Beef star David Choe attempts to scrub Twitter of podcast clip in which he admits to "rapey behavior"
David Choe says that the repeatedly resurfacing segment on his defunct podcast, DVDASA, was a joke
As Netflix’s buzzy new “Spy vs. Spy” riff Beef sits at the top of Netflix’s charts, star David Choe finds himself using copyright to clean the internet of a widely shared clip in which he admits to “rapey behavior.” After the clip hit Twitter last week, Motherboard reports that Choe, who plays Isaak, the cousin of Steve Yuen’s character on Beef, has used copyright takedowns to scrub the internet of the clip. As this clip has been a repeated source of controversy in Choe’s life, he’s made numerous statements apologizing for the episode, saying he made comments in edgelord jest and they did not reflect his actions.
The clip comes from a 2014 episode of Choe’s now-defunct podcast DVDASA (Double Vag, Double Anal, Sensitive Artist) entitled “Erection Quest,” which probably tells us everything we need to know about the type of humor the show dealt in. In the clip, Choe tells his co-host and adult film actor Asa Akira about the time he forced oral sex from a masseuse at a massage parlor.
“I’m getting turned on just telling this story,” he says. “I just take her hand and I put it on my dick. She just holds it there.”
“She’s in denial,” he continues. “So I go, ‘Can I help you?’ And she’s like, ‘All right, all right.’ So now I’m holding her hand around my dick, and I start jerking my dick off. I was like, ‘Spit on it.’ She’s like, ‘Uhh, no. I don’t wanna do that.’ I was like, ‘No, spit on my dick.’ She’s like, ‘No. This is crazy.’ She’s definitely not into it, but she’s not stopping it either. She won’t spit on it, so I was like, ‘Kiss it.’ She’s like ‘No, there’s all the oil.’”
“I take the back of her head and I push it down on my dick, and she doesn’t do it, and I go, ‘Open your mouth,’ and she does it, and then I start face-fucking her.”
“You’re basically telling us that you’re a rapist right now, and the only way to get your dick hard is rape,” Akira said.
“Yeah,” Choe said. “I just want to make it clear that I admit that that’s rapey behavior, but I’m not a rapist.”
The clip has already created controversy for Choe, who apologized on Instagram for the story in 2017.
He also apologized for the story in 2014, releasing a statement claiming the show is a “complete extension of [his] art.” He continued:
I never thought I’d wake up one late afternoon and hear myself called a rapist. It sucks. Especially because I am not one. I am not a rapist. I hate rapists, I think rapists should be raped and murdered.
I am an artist and a storyteller and I view my show DVDASA as a complete extension of my art.
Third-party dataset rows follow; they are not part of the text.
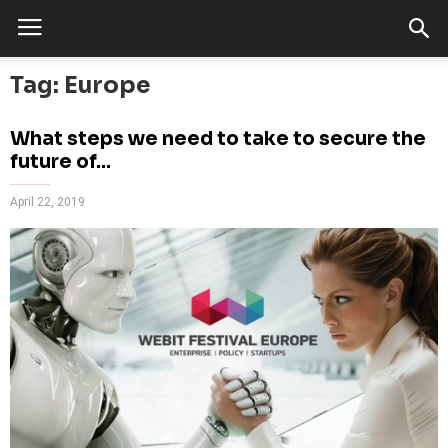
Tag: Europe
What steps we need to take to secure the
future of...
April 22, 2019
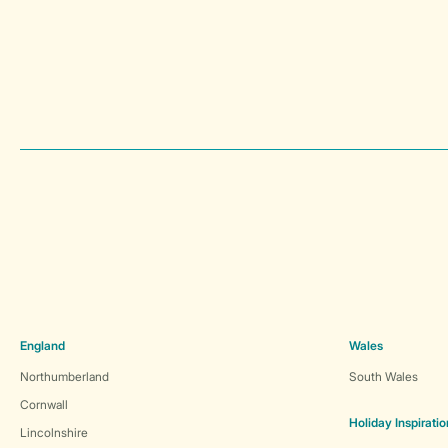
England
Wales
Northumberland
South Wales
Cornwall
Holiday Inspiratio
Lincolnshire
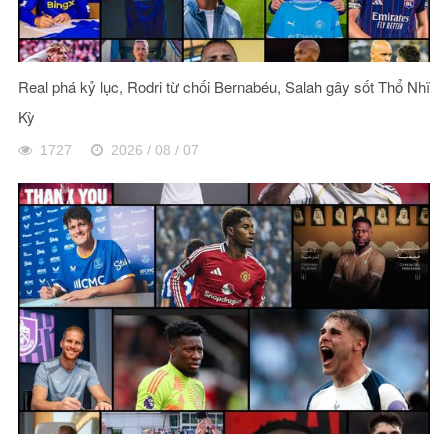
Real phá kỷ lục, Rodri từ chối Bernabéu, Salah gây sốt Thổ Nhĩ
Kỳ
1727
2026 / 08 / 07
If I am guilty of anything, it’s bad storytelling in the style of douche. Just like many of my paintings are often misinterpreted, the same goes with my show. The main objective of all of my podcasts is to challenge and provoke my friends and the co-stars on the show. We fuck with each other, entertain ourselves and laugh at each other. It’s a dark, tasteless, completely irreverent show where we fuck with everyone listening, but mostly ourselves. We create stories and tell tales. It’s not a news show. It’s not a representation of my reality. It’s not the place to come for reliable information about me or my life. It’s my version of reality, it’s art that sometimes offends people. I’m sorry if anyone believed that the stories were fact. They were not!
In a world full of horrible people, thank god for us.
While none of this is particularly a good look for the hit show, ending an apology for really grotesque comments about rape with “thank god for us” is certainly a choice. Unfortunately, the rest of the statement is pretty awful, too. Luckily, it seems like he has another chance to say he’s sorry now that he’s on a very popular television show.